Nouvelle tournure dans le procès de l’ancien ministre de la Justice, Constant Mutamba, poursuivi pour détournement présumé de 19 millions de dollars destinés à la construction d’une prison à Kisangani. L’un des témoins clés cités par la défense, le magistrat Alder Kisula Betika, secrétaire de la Cellule nationale de lutte contre le blanchiment des capitaux et le financement du terrorisme (CENAREF), ne comparaîtra pas.
À l’audience du lundi 4 août 2025, la Cour de cassation a rendu publique une correspondance du magistrat Kisula, dans laquelle il invoque une contrainte juridique pour justifier son absence. Selon lui, « la loi ne lui permet pas de comparaître comme témoin ou renseignant dans une affaire portant sur le blanchiment des capitaux, le financement du terrorisme ou la prolifération des armes de destruction massive », lorsqu’il a eu connaissance des faits dans l’exercice de ses fonctions.
Cette restriction légale pose un obstacle de taille pour la défense de Constant Mutamba, qui comptait sur le témoignage du secrétaire du CENAREF pour appuyer sa version des faits. Kisula précise en effet avoir mené des investigations dans le cadre de cette affaire, ce qui, selon lui, l’empêche de livrer une quelconque déposition devant la Cour. « Ayant mené des enquêtes dans l’affaire Constant Mutamba, je ne peux pas faire de déposition devant la Cour », insiste-t-il dans sa lettre.

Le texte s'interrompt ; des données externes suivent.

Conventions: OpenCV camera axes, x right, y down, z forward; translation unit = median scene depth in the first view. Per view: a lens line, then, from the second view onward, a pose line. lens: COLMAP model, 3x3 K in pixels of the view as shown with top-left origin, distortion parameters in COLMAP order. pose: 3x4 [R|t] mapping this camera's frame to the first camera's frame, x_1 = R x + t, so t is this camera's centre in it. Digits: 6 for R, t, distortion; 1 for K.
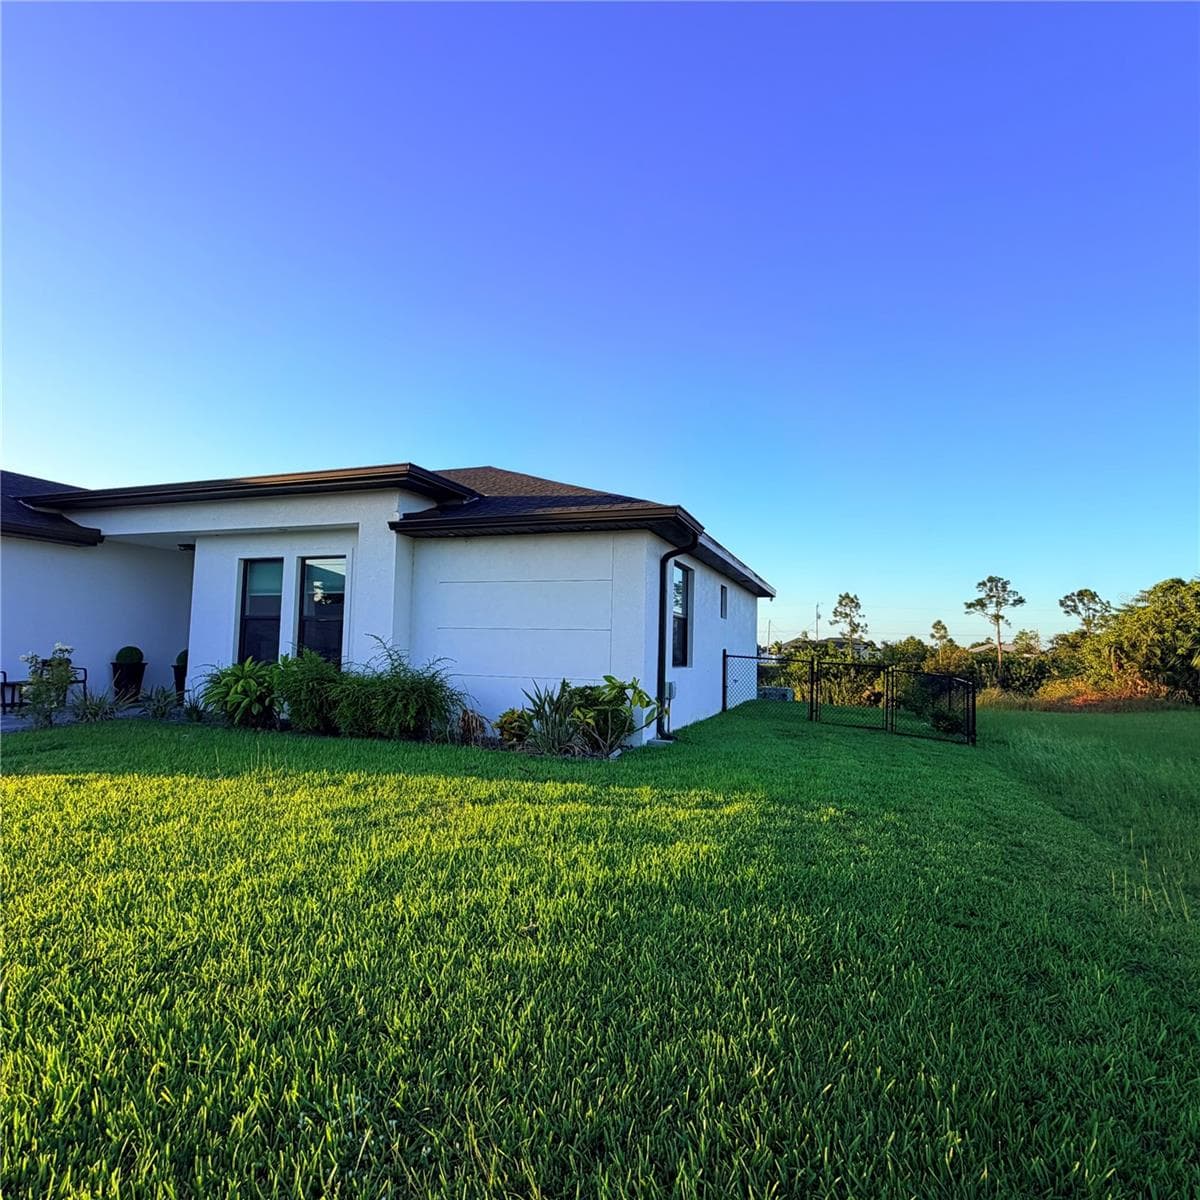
lens RADIAL K [[695.6, 0, 592.4], [0, 695.6, 595.1], [0, 0, 1]] dist [0.004265, 0.000394]
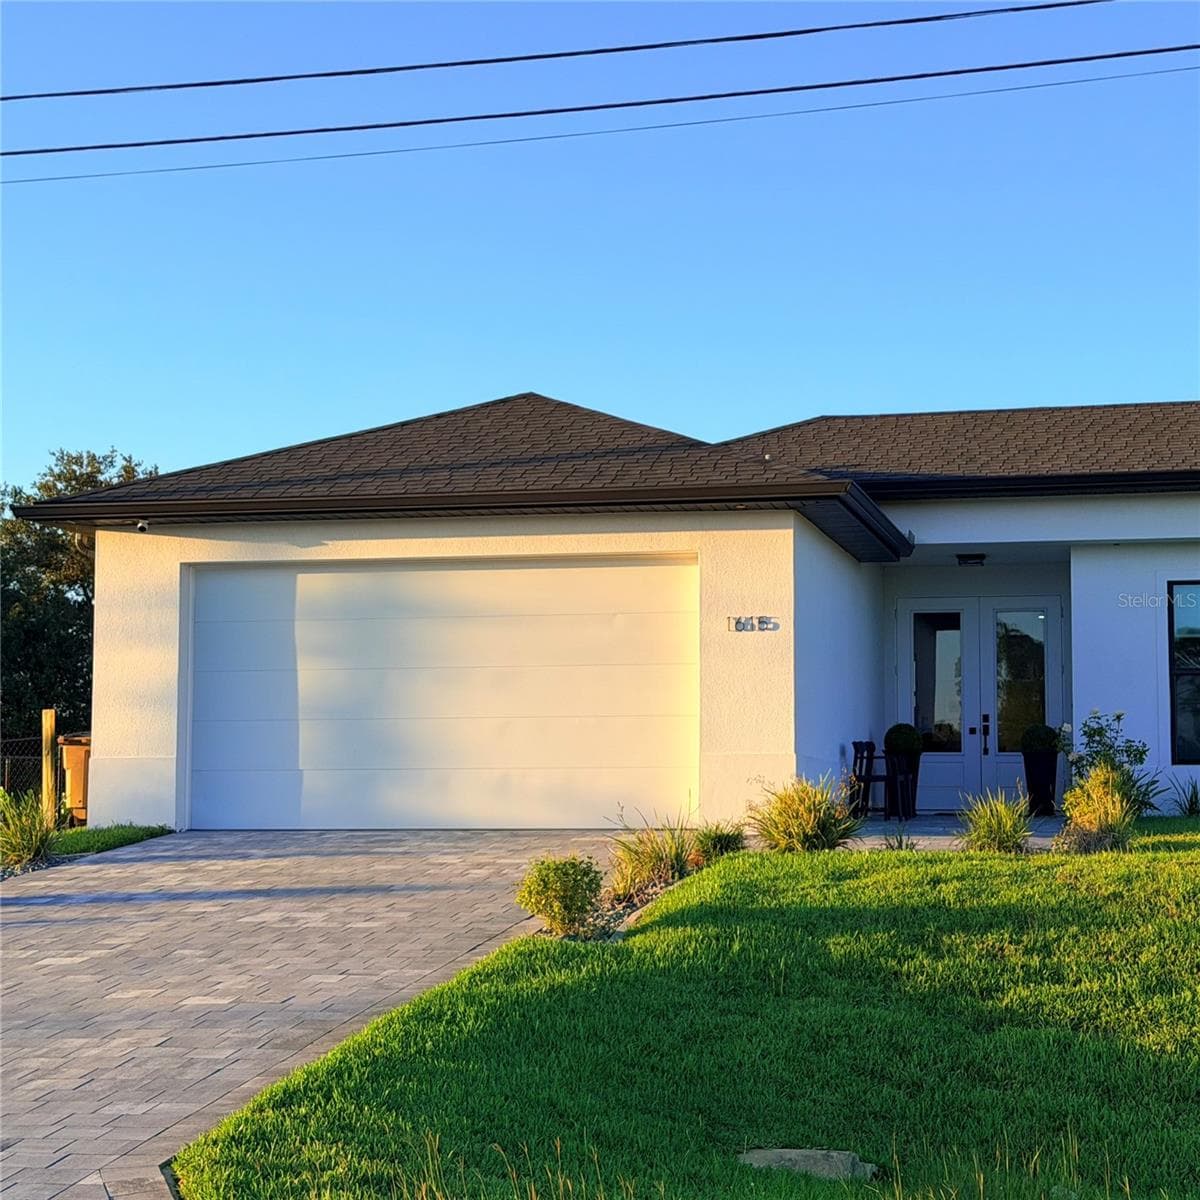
lens RADIAL K [[2351.0, 0, 631.1], [0, 2351.0, 608.4], [0, 0, 1]] dist [0.150585, 0.000000]
pose [[0.990479, -0.010966, 0.137224, -1.506696], [0.011676, 0.999922, -0.004373, -0.026600], [-0.137165, 0.005933, 0.990530, -1.281914]]
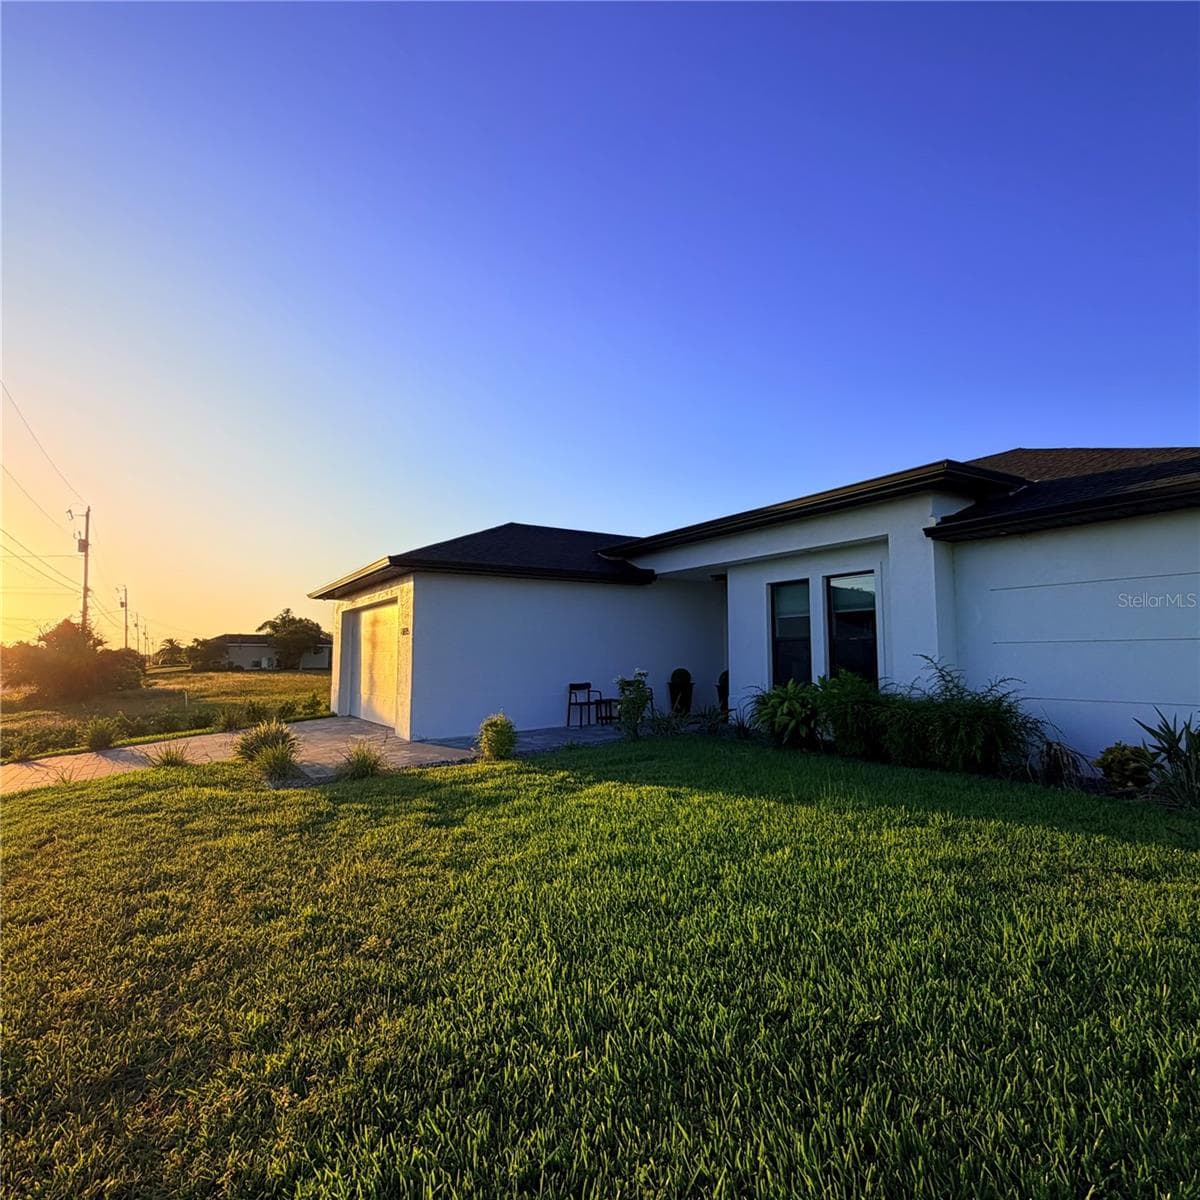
lens RADIAL K [[695.6, 0, 607.6], [0, 695.6, 594.5], [0, 0, 1]] dist [0.004265, 0.000394]
pose [[0.793308, -0.081303, -0.603368, -0.077173], [0.069887, 0.996653, -0.042410, -0.009705], [0.604796, -0.008523, 0.796335, 0.024710]]
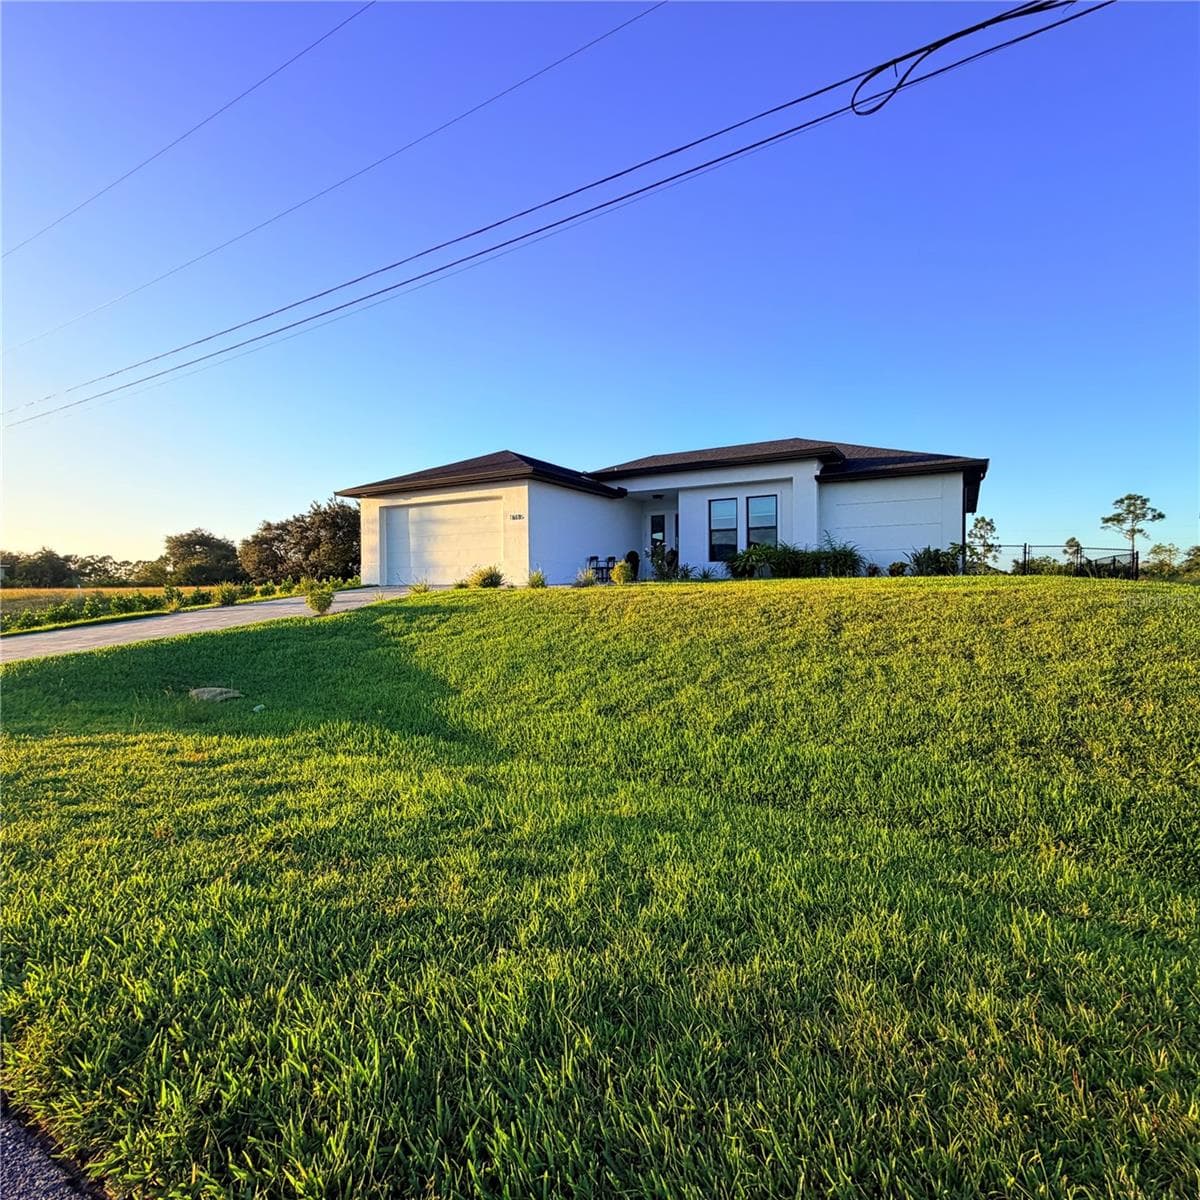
lens RADIAL K [[630.0, 0, 601.0], [0, 630.0, 609.7], [0, 0, 1]] dist [0.016354, 0.000717]
pose [[0.986374, -0.025314, -0.162561, -0.605209], [0.043550, 0.993020, 0.109615, 0.051744], [0.158651, -0.115201, 0.980591, -0.917552]]
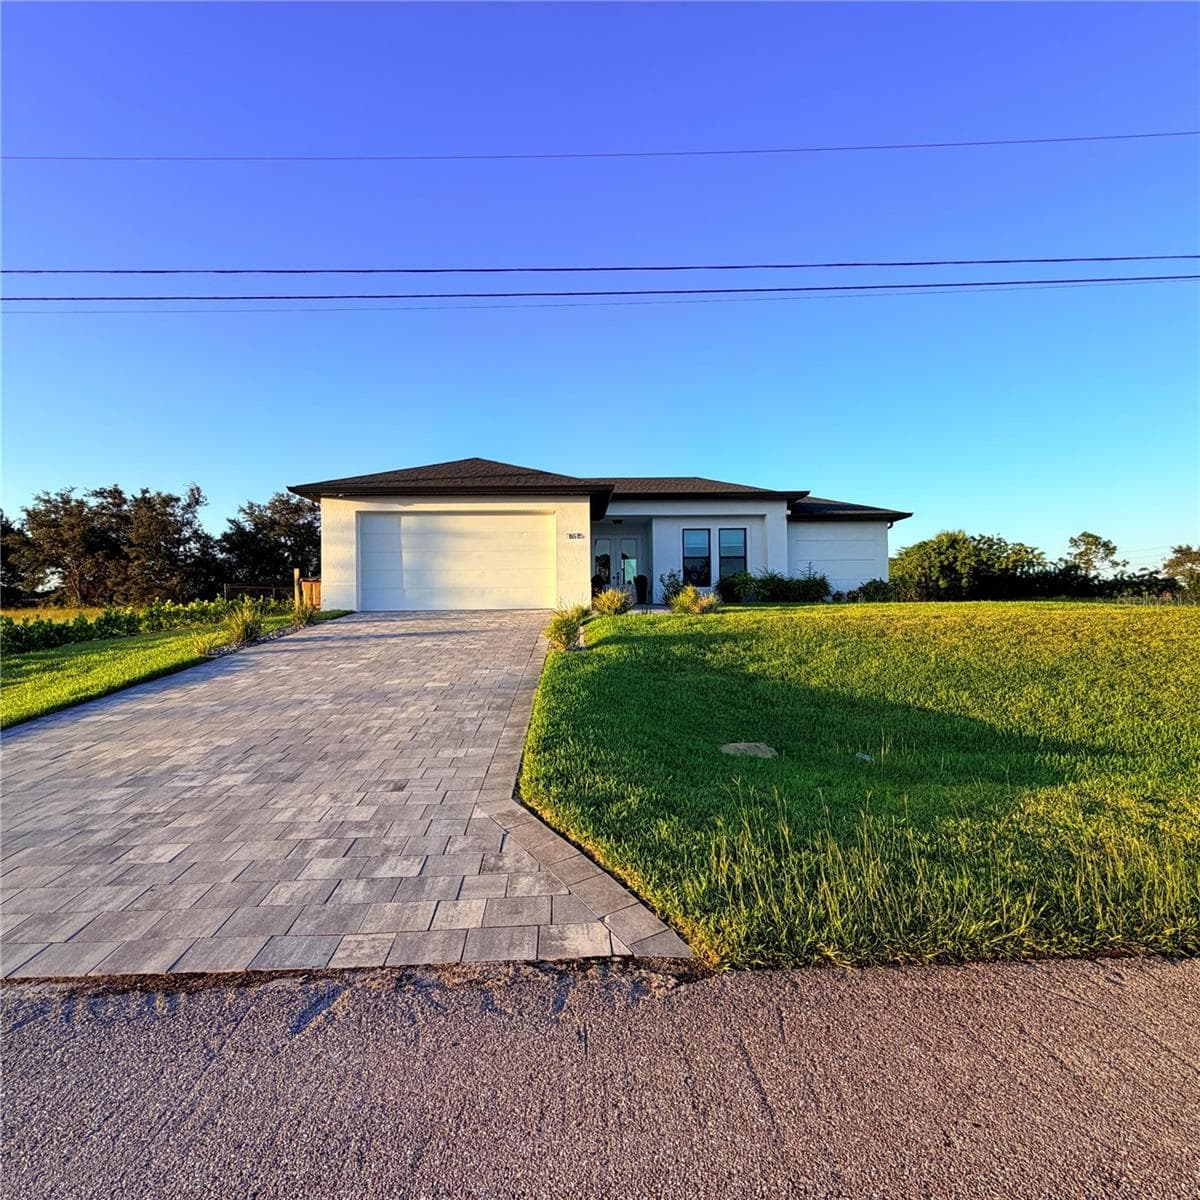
lens RADIAL K [[631.1, 0, 597.6], [0, 631.1, 602.2], [0, 0, 1]] dist [0.001838, 0.000487]
pose [[0.925063, -0.031537, 0.378502, -1.665423], [0.004233, 0.997341, 0.072753, 0.029640], [-0.379790, -0.065699, 0.922737, -0.713380]]
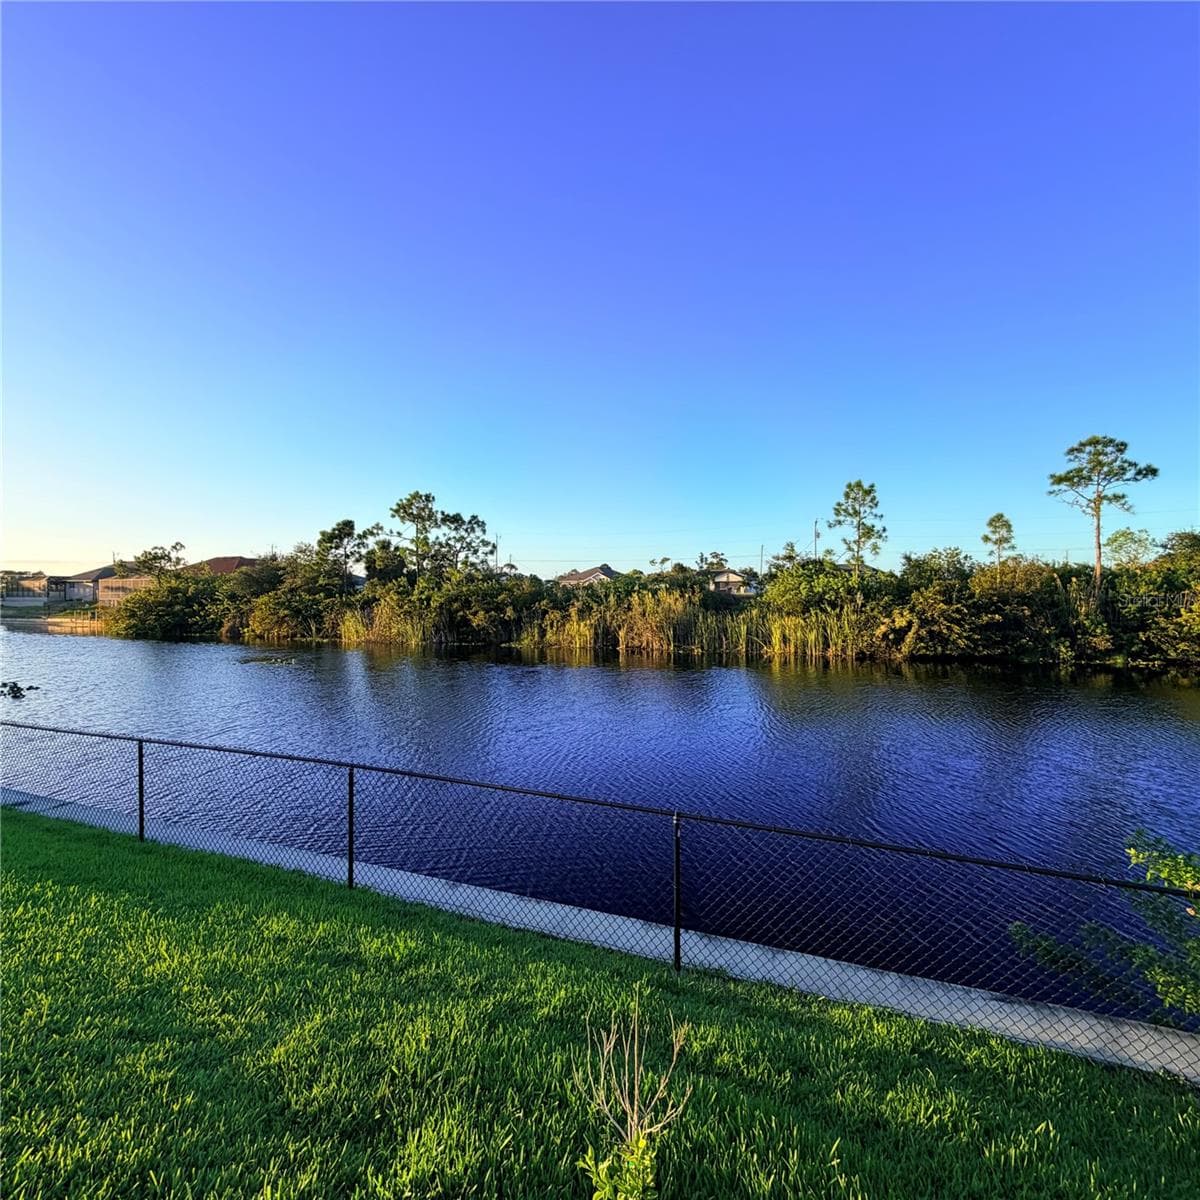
lens RADIAL K [[630.0, 0, 600.0], [0, 630.0, 607.1], [0, 0, 1]] dist [0.016354, 0.000717]
pose [[0.997696, -0.030102, -0.060795, 1.216265], [0.036633, 0.993329, 0.109342, 0.335686], [0.057098, -0.111317, 0.992143, 2.909428]]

Pour rappel, plusieurs personnalités ont été citées comme témoins par la défense, notamment la Première ministre Judith Suminwa, l’ancien chef de l’IGF Jules Alingete, et l’ex-ministre de la Justice Rose Mutombo. Mais à ce stade du procès, la majorité de ces témoins n’ont pas encore été entendus, ce que le prévenu considère comme un déséquilibre dans le traitement de son dossier.